Write out everything in the listing from the line that contains "Интерактивный путеводитель по" down to the line that contains "### Основные разделы", both of those lines included, without changing a single character.

Collected data
****************
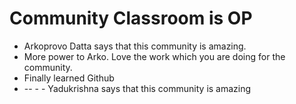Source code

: # Community Classroom is OP

- Arkoprovo Datta says that this community is amazing.
- More power to Arko. Love the work which you are doing for the community.
- Finally learned Github
 - -- - - Yadukrishna says that this community is amazing 

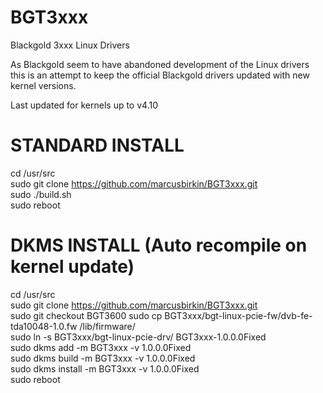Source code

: BGT3xxx
=======

Blackgold 3xxx Linux Drivers

As Blackgold seem to have abandoned development of the Linux drivers this is an attempt to keep the official Blackgold drivers updated with new kernel versions.

Last updated for kernels up to v4.10

STANDARD INSTALL
================
cd /usr/src  
sudo git clone https://github.com/marcusbirkin/BGT3xxx.git  
sudo ./build.sh  
sudo reboot

DKMS INSTALL (Auto recompile on kernel update)
==============================================
cd /usr/src  
sudo git clone https://github.com/marcusbirkin/BGT3xxx.git  
sudo git checkout BGT3600
sudo cp BGT3xxx/bgt-linux-pcie-fw/dvb-fe-tda10048-1.0.fw /lib/firmware/  
sudo ln -s  BGT3xxx/bgt-linux-pcie-drv/ BGT3xxx-1.0.0.0Fixed  
sudo dkms add -m BGT3xxx -v 1.0.0.0Fixed  
sudo dkms build -m BGT3xxx -v 1.0.0.0Fixed  
sudo dkms install -m BGT3xxx -v 1.0.0.0Fixed  
sudo reboot
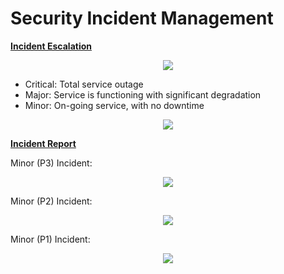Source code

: # Security Incident Management

**<u>Incident Escalation</u>**

<div align=center>
<img src="./images/security/incidentManagementTimeFrame.png"/>
</div>

- Critical: Total service outage
- Major: Service is functioning with significant degradation
- Minor: On-going service, with no downtime

<div align=center>
<img src="./images/security/security9.png"/>
</div>

**<u>Incident Report</u>**

Minor (P3) Incident:

<div align=center>
<img src="./images/security/security10.png"/>
</div>

Minor (P2) Incident:

<div align=center>
<img src="./images/security/security11.png"/>
</div>

Minor (P1) Incident:

<div align=center>
<img src="./images/security/security12.png"/>
</div>
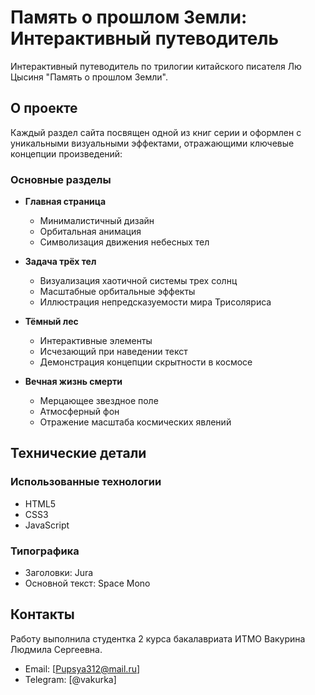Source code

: # Память о прошлом Земли: Интерактивный путеводитель

Интерактивный путеводитель по трилогии китайского писателя Лю Цысиня "Память о прошлом Земли". 

## О проекте

Каждый раздел сайта посвящен одной из книг серии и оформлен с уникальными визуальными эффектами, отражающими ключевые концепции произведений:

### Основные разделы

- **Главная страница**
  - Минималистичный дизайн
  - Орбитальная анимация
  - Символизация движения небесных тел

- **Задача трёх тел**
  - Визуализация хаотичной системы трех солнц
  - Масштабные орбитальные эффекты
  - Иллюстрация непредсказуемости мира Трисоляриса

- **Тёмный лес**
  - Интерактивные элементы
  - Исчезающий при наведении текст
  - Демонстрация концепции скрытности в космосе

- **Вечная жизнь смерти**
  - Мерцающее звездное поле
  - Атмосферный фон
  - Отражение масштаба космических явлений

## Технические детали

### Использованные технологии
- HTML5
- CSS3
- JavaScript

### Типографика
- Заголовки: Jura
- Основной текст: Space Mono

## Контакты

Работу выполнила студентка 2 курса бакалавриата ИТМО Вакурина Людмила Сергеевна.
- Email: [Pupsya312@mail.ru]
- Telegram: [@vakurka]
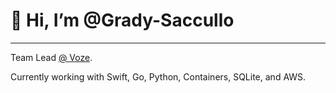 # 👋 Hi, I’m @Grady-Saccullo

---

Team Lead [@ Voze](https://github.com/Voze-HQ).

Currently working with Swift, Go, Python, Containers, SQLite, and AWS.

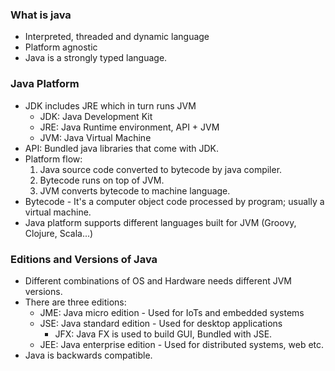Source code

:### What is java
* Interpreted, threaded and dynamic language 
* Platform agnostic
* Java is a strongly typed language.

### Java Platform
* JDK includes JRE which in turn runs JVM
    - JDK: Java Development Kit
    - JRE: Java Runtime environment, API + JVM
    - JVM: Java Virtual Machine
* API: Bundled java libraries that come with JDK.
* Platform flow:
    1. Java source code converted to bytecode by java compiler.
    2. Bytecode runs on top of JVM.
    3. JVM converts bytecode to machine language.
* Bytecode - It's a computer object code processed by program; usually a virtual machine.
* Java platform supports different languages built for JVM (Groovy, Clojure, Scala...)

### Editions and Versions of Java
* Different combinations of OS and Hardware needs different JVM versions.
* There are three editions:
    * JME: Java micro edition - Used for IoTs and embedded systems
    * JSE: Java standard edition - Used for desktop applications
        * JFX: Java FX is used to build GUI, Bundled with JSE.
    * JEE: Java enterprise edition - Used for distributed systems, web etc.
* Java is backwards compatible.

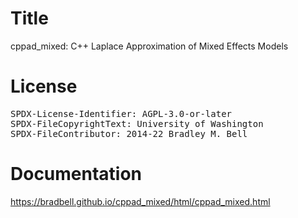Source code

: # Title
cppad\_mixed: C++ Laplace Approximation of Mixed Effects Models

# License
<pre>
SPDX-License-Identifier: AGPL-3.0-or-later
SPDX-FileCopyrightText: University of Washington <https://www.washington.edu>
SPDX-FileContributor: 2014-22 Bradley M. Bell
</pre>

# Documentation
https://bradbell.github.io/cppad_mixed/html/cppad_mixed.html
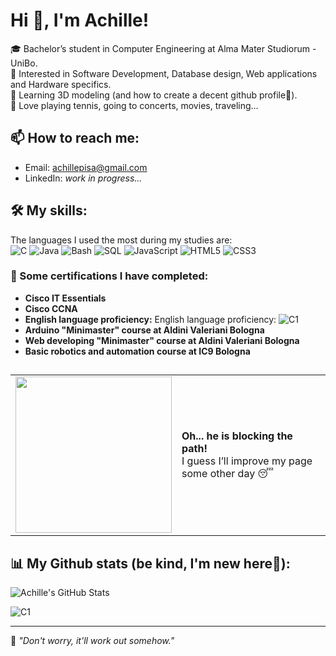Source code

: # Hi 👋, I'm Achille!

🎓 Bachelor’s student in Computer Engineering at Alma Mater Studiorum - UniBo.  
🚀 Interested in Software Development, Database design, Web applications and Hardware specifics.  
👀 Learning 3D modeling (and how to create a decent github profile🙈).  
🎾 Love playing tennis, going to concerts, movies, traveling...  

## 📫 How to reach me:
- Email: achillepisa@gmail.com  
- LinkedIn: *work in progress...*  

## 🛠️ My skills:
The languages I used the most during my studies are:  
![C](https://img.shields.io/badge/C-00599C?style=flat&logo=c&logoColor=white)
![Java](https://img.shields.io/badge/Java-ED8B00?style=flat&logo=java&logoColor=white)
![Bash](https://img.shields.io/badge/Bash-121011?style=flat&logo=gnubash&logoColor=white)
![SQL](https://img.shields.io/badge/SQL-025E8C?style=flat&logo=postgresql&logoColor=white)
![JavaScript](https://img.shields.io/badge/JavaScript-F7DF1E?style=flat&logo=javascript&logoColor=black)
![HTML5](https://img.shields.io/badge/HTML5-E34F26?style=flat&logo=html5&logoColor=white)
![CSS3](https://img.shields.io/badge/CSS3-1572B6?style=flat&logo=css3&logoColor=white)      


### 📜 Some certifications I have completed:
- **Cisco IT Essentials**
- **Cisco CCNA**  
- **English language proficiency:** English language proficiency: <img src="https://img.shields.io/badge/C1-level-blue?style=flat" alt="C1" style="vertical-align:high;">  
- **Arduino "Minimaster" course at Aldini Valeriani Bologna**  
- **Web developing "Minimaster" course at Aldini Valeriani Bologna**  
- **Basic robotics and automation course at IC9 Bologna**  

##
<table>
  <tr>
    <td>
      <img src="https://media1.tenor.com/m/p72iZijOaMAAAAAC/pokemon-fire-red.gif" width="250">
    </td>
    <td>
      <b>Oh... he is blocking the path!</b><br>
      I guess I’ll improve my page some other day 😴
    </td>
  </tr>
</table>



## 📊 My Github stats (be kind, I'm new here🥺): 
![Achille's GitHub Stats](https://github-readme-stats.vercel.app/api?username=pixettonebboy&show_icons=true&theme=github_dark)

![C1](https://img.shields.io/badge/C1-level-blue?style=flat)

---

🔭 *"Don't worry, it'll work out somehow."*
<!--
 ![ZzZ](https://media1.tenor.com/m/p72iZijOaMAAAAAC/pokemon-fire-red.gif)  asasasas

**pixettonebboy/pixettonebboy** is a ✨ _special_ ✨ repository because its `README.md` (this file) appears on your GitHub profile.

Here are some ideas to get you started:

- 🔭 I’m currently working on ...
- 🌱 I’m currently learning ...
- 👯 I’m looking to collaborate on ...
- 🤔 I’m looking for help with ...
- 💬 Ask me about ...
- 📫 How to reach me: ...
- 😄 Pronouns: ...
- ⚡ Fun fact: ...
-->
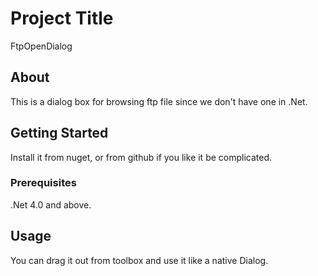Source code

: # Project Title
FtpOpenDialog

## About
This is a dialog box for browsing ftp file since we don't have one in .Net.

## Getting Started
Install it from nuget, or from github if you like it be complicated.

### Prerequisites
.Net 4.0 and above.

## Usage
You can drag it out from toolbox and use it like a native Dialog.
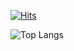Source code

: [![Hits](https://hits.seeyoufarm.com/api/count/incr/badge.svg?url=https%3A%2F%2Fgithub.com%2FMinByeongChan&count_bg=%2379C83D&title_bg=%23555555&icon=github.svg&icon_color=%23E7E7E7&title=hits&edge_flat=false)](https://hits.seeyoufarm.com)


![Top Langs](https://github-readme-stats.vercel.app/api/top-langs/?username=MinByeongChan&layout=compact&theme=tokyonight)
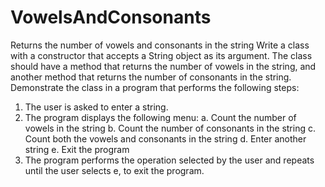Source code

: # VowelsAndConsonants
Returns the number of vowels and consonants in the string
Write a class with a constructor that accepts a String object as its argument. The class should have a method that returns the number of vowels in the string, and another method that returns the number of consonants in the string. Demonstrate the class in a program that performs the following steps:

1. The user is asked to enter a string.
2. The program displays the following menu:
   a. Count the number of vowels in the string
   b. Count the number of consonants in the string
   c. Count both the vowels and consonants in the string
   d. Enter another string
   e. Exit the program
3. The program performs the operation selected by the user and repeats until the user selects e, to exit the program.
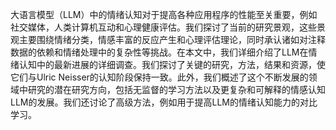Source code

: 大语言模型（LLM）中的情绪认知对于提高各种应用程序的性能至关重要，例如社交媒体，人类计算机互动和心理健康评估。我们探讨了当前的研究景观，这些景观主要围绕情绪分类，情感丰富的反应产生和心理评估理论，同时承认诸如对注释数据的依赖和情绪处理中的复杂性等挑战。在本文中，我们详细介绍了LLM在情绪认知中的最新进展的详细调查。我们探讨了关键的研究，方法，结果和资源，使它们与Ulric Neisser的认知阶段保持一致。此外，我们概述了这个不断发展的领域中研究的潜在研究方向，包括无监督的学习方法以及更复杂和可解释的情感认知LLM的发展。我们还讨论了高级方法，例如用于提高LLM的情绪认知能力的对比学习。
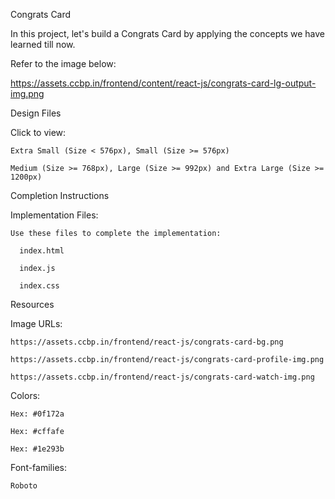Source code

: Congrats Card

  In this project, let's build a Congrats Card by applying the concepts we have learned till now.

Refer to the image below:
  
  https://assets.ccbp.in/frontend/content/react-js/congrats-card-lg-output-img.png

Design Files

  Click to view:
  
    Extra Small (Size < 576px), Small (Size >= 576px)
    
    Medium (Size >= 768px), Large (Size >= 992px) and Extra Large (Size >= 1200px)

Completion Instructions
  
  Implementation Files:

    Use these files to complete the implementation:
      
      index.html
      
      index.js

      index.css
    
Resources
    
  Image URLs:
  
    https://assets.ccbp.in/frontend/react-js/congrats-card-bg.png

    https://assets.ccbp.in/frontend/react-js/congrats-card-profile-img.png

    https://assets.ccbp.in/frontend/react-js/congrats-card-watch-img.png
  
  Colors:

    Hex: #0f172a

    Hex: #cffafe

    Hex: #1e293b
  
  Font-families:
  
    Roboto

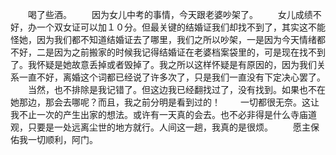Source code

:　　喝了些酒。
　　因为女儿中考的事情，今天跟老婆吵架了。
　　女儿成绩不好，办一个双女证可以加１０分。但最关键的结婚证我们却找不到了，其实这不能怪她，因为我们都不知道结婚证去了哪里，我们之所以吵架，一是因为今天情绪都不好，二是因为之前搬家的时候我记得结婚证在老婆档案袋里的，可是现在找不到了。我怀疑是她故意丢掉或者毁掉了。我之所以这样怀疑是有原因的，因为我们关系一直不好，离婚这个词都已经说了许多次了，只是我们一直没有下定决心罢了。
　　当然，也不排除是我记错了。但这边我已经翻找过了，没有找到。如果也不在她那边，那会去哪呢？而且，我之前分明是看到过的！
　　一切都很无奈。这让我不止一次的产生出家的想法。或许有一天真的会去。也不必非得是什么寺庙道观，只要是一处远离尘世的地方就行。人间这一趟，我真的是很烦。
　　愿主保佑我一切顺利，阿门。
****************
*Exercise response*
Интерактивный путеводитель по трилогии китайского писателя Лю Цысиня "Память о прошлом Земли". 

## О проекте

Каждый раздел сайта посвящен одной из книг серии и оформлен с уникальными визуальными эффектами, отражающими ключевые концепции произведений:

### Основные разделы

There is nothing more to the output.